[Problem to work on]
Report all lines of the data below that hold the word "Sitzung".

··· Entries supplied

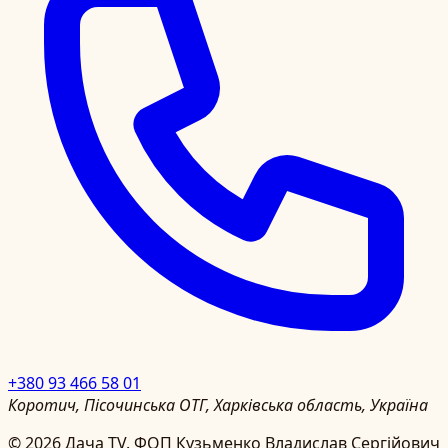
+380 93 466 58 01
Коротич, Пісочинська ОТГ, Харківська область, Україна
©
2026
Дача TV.
ФОП Кузьменко Владислав Сергійович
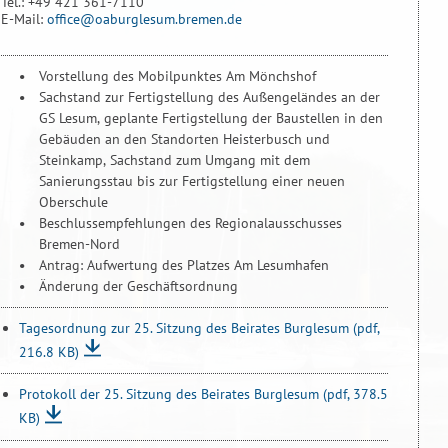
Tel.: +49 421 361-7110
E-Mail:
office@oaburglesum.bremen.de
Vorstellung des Mobilpunktes Am Mönchshof
Sachstand zur Fertigstellung des Außengeländes an der
GS Lesum, geplante Fertigstellung der Baustellen in den
Gebäuden an den Standorten Heisterbusch und
Steinkamp, Sachstand zum Umgang mit dem
Sanierungsstau bis zur Fertigstellung einer neuen
Oberschule
Beschlussempfehlungen des Regionalausschusses
Bremen-Nord
Antrag: Aufwertung des Platzes Am Lesumhafen
Änderung der Geschäftsordnung
Tagesordnung zur 25. Sitzung des Beirates Burglesum
(pdf,
216.8 KB)
Protokoll der 25. Sitzung des Beirates Burglesum
(pdf, 378.5
KB)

······

[Exercise answer]
Tagesordnung zur 25. Sitzung des Beirates Burglesum
Protokoll der 25. Sitzung des Beirates Burglesum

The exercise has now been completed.